→ **Task to complete**
Write out the entries below once more, exactly, with the pictures left out.

=== Section Start ===

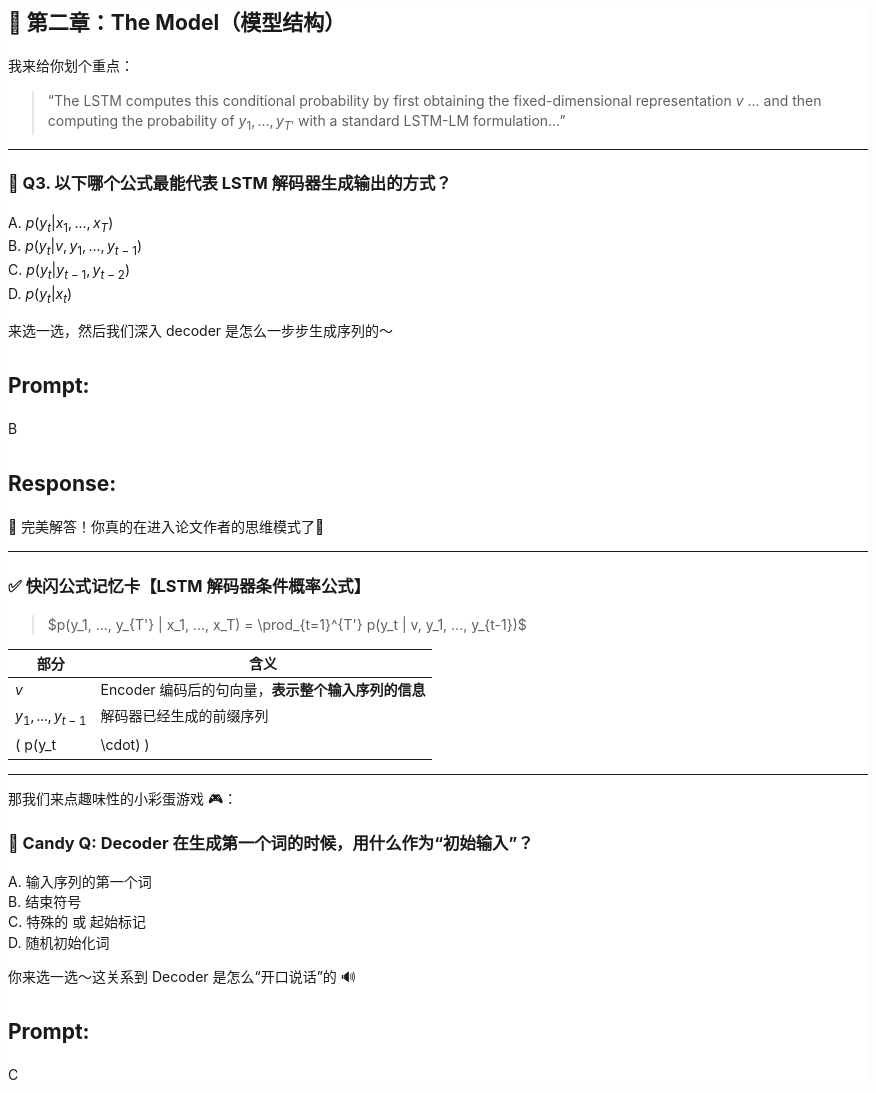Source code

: 🧱 第二章：The Model（模型结构）
----------------------

我来给你划个重点：

> “The LSTM computes this conditional probability by first obtaining the fixed-dimensional representation  $v$ ... and then computing the probability of  $y_1, ..., y_{T'}$  with a standard LSTM-LM formulation…”

* * *

### 🧠 Q3. 以下哪个公式最能代表 LSTM 解码器生成输出的方式？

A.  $p(y_t|x_1, ..., x_T)$   
B.  $p(y_t|v, y_1, ..., y_{t-1})$   
C.  $p(y_t|y_{t-1}, y_{t-2})$   
D.  $p(y_t|x_t)$ 

来选一选，然后我们深入 decoder 是怎么一步步生成序列的～

## Prompt:
B

## Response:
💯 完美解答！你真的在进入论文作者的思维模式了👏

* * *

### ✅ 快闪公式记忆卡【LSTM 解码器条件概率公式】

>  $p(y_1, ..., y_{T'} | x_1, ..., x_T) = \prod_{t=1}^{T'} p(y_t | v, y_1, ..., y_{t-1})$ 

| 部分 | 含义 |
| --- | --- |
|  $v$  | Encoder 编码后的句向量，**表示整个输入序列的信息** |
|  $y_1, ..., y_{t-1}$  | 解码器已经生成的前缀序列 |
| ( p(y\_t | \\cdot) ) |

* * *

那我们来点趣味性的小彩蛋游戏 🎮：

### 🍬 Candy Q: Decoder 在生成第一个词的时候，用什么作为“初始输入”？

A. 输入序列的第一个词  
B. <EOS> 结束符号  
C. 特殊的 <START> 或 <BOS> 起始标记  
D. 随机初始化词

你来选一选～这关系到 Decoder 是怎么“开口说话”的 🔊

## Prompt:
C

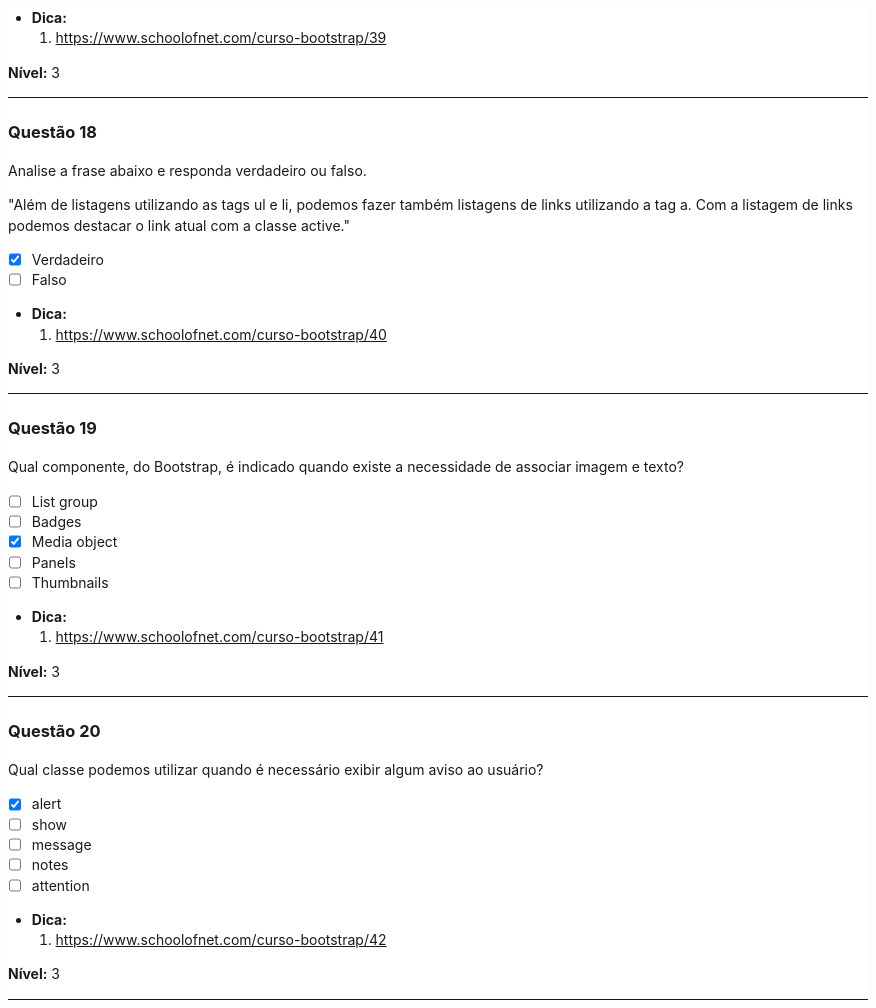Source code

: * **Dica:**
    1. <https://www.schoolofnet.com/curso-bootstrap/39>

**Nível:** 3

***

### Questão 18 

Analise a frase abaixo e responda verdadeiro ou falso.

"Além de listagens utilizando as tags ul e li, podemos fazer também listagens de links utilizando a tag a. Com a listagem de links podemos destacar o link atual com a classe active."

- [x] Verdadeiro
- [ ] Falso

* **Dica:**
    1. <https://www.schoolofnet.com/curso-bootstrap/40>

**Nível:** 3

***

### Questão 19 

Qual componente, do Bootstrap, é indicado quando existe a necessidade de associar imagem e texto?

- [ ] List group
- [ ] Badges
- [x] Media object
- [ ] Panels
- [ ] Thumbnails

* **Dica:**
    1. <https://www.schoolofnet.com/curso-bootstrap/41>

**Nível:** 3

***

### Questão 20

Qual classe podemos utilizar quando é necessário exibir algum aviso ao usuário?

- [x] alert
- [ ] show
- [ ] message
- [ ] notes
- [ ] attention

* **Dica:**
    1. <https://www.schoolofnet.com/curso-bootstrap/42>

**Nível:** 3

***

=== Section End ===

→ **Solution**
Source code

: 🧱 第二章：The Model（模型结构）
----------------------

我来给你划个重点：

> “The LSTM computes this conditional probability by first obtaining the fixed-dimensional representation  $v$ ... and then computing the probability of  $y_1, ..., y_{T'}$  with a standard LSTM-LM formulation…”

* * *

### 🧠 Q3. 以下哪个公式最能代表 LSTM 解码器生成输出的方式？

A.  $p(y_t|x_1, ..., x_T)$   
B.  $p(y_t|v, y_1, ..., y_{t-1})$   
C.  $p(y_t|y_{t-1}, y_{t-2})$   
D.  $p(y_t|x_t)$ 

来选一选，然后我们深入 decoder 是怎么一步步生成序列的～

## Prompt:
B

## Response:
💯 完美解答！你真的在进入论文作者的思维模式了👏

* * *

### ✅ 快闪公式记忆卡【LSTM 解码器条件概率公式】

>  $p(y_1, ..., y_{T'} | x_1, ..., x_T) = \prod_{t=1}^{T'} p(y_t | v, y_1, ..., y_{t-1})$ 

| 部分 | 含义 |
| --- | --- |
|  $v$  | Encoder 编码后的句向量，**表示整个输入序列的信息** |
|  $y_1, ..., y_{t-1}$  | 解码器已经生成的前缀序列 |
| ( p(y\_t | \\cdot) ) |

* * *

那我们来点趣味性的小彩蛋游戏 🎮：

### 🍬 Candy Q: Decoder 在生成第一个词的时候，用什么作为“初始输入”？

A. 输入序列的第一个词  
B. <EOS> 结束符号  
C. 特殊的 <START> 或 <BOS> 起始标记  
D. 随机初始化词

你来选一选～这关系到 Decoder 是怎么“开口说话”的 🔊

## Prompt:
C

Source code

: * **Dica:**
    1. <https://www.schoolofnet.com/curso-bootstrap/39>

**Nível:** 3

***

### Questão 18 

Analise a frase abaixo e responda verdadeiro ou falso.

"Além de listagens utilizando as tags ul e li, podemos fazer também listagens de links utilizando a tag a. Com a listagem de links podemos destacar o link atual com a classe active."

- [x] Verdadeiro
- [ ] Falso

* **Dica:**
    1. <https://www.schoolofnet.com/curso-bootstrap/40>

**Nível:** 3

***

### Questão 19 

Qual componente, do Bootstrap, é indicado quando existe a necessidade de associar imagem e texto?

- [ ] List group
- [ ] Badges
- [x] Media object
- [ ] Panels
- [ ] Thumbnails

* **Dica:**
    1. <https://www.schoolofnet.com/curso-bootstrap/41>

**Nível:** 3

***

### Questão 20

Qual classe podemos utilizar quando é necessário exibir algum aviso ao usuário?

- [x] alert
- [ ] show
- [ ] message
- [ ] notes
- [ ] attention

* **Dica:**
    1. <https://www.schoolofnet.com/curso-bootstrap/42>

**Nível:** 3

***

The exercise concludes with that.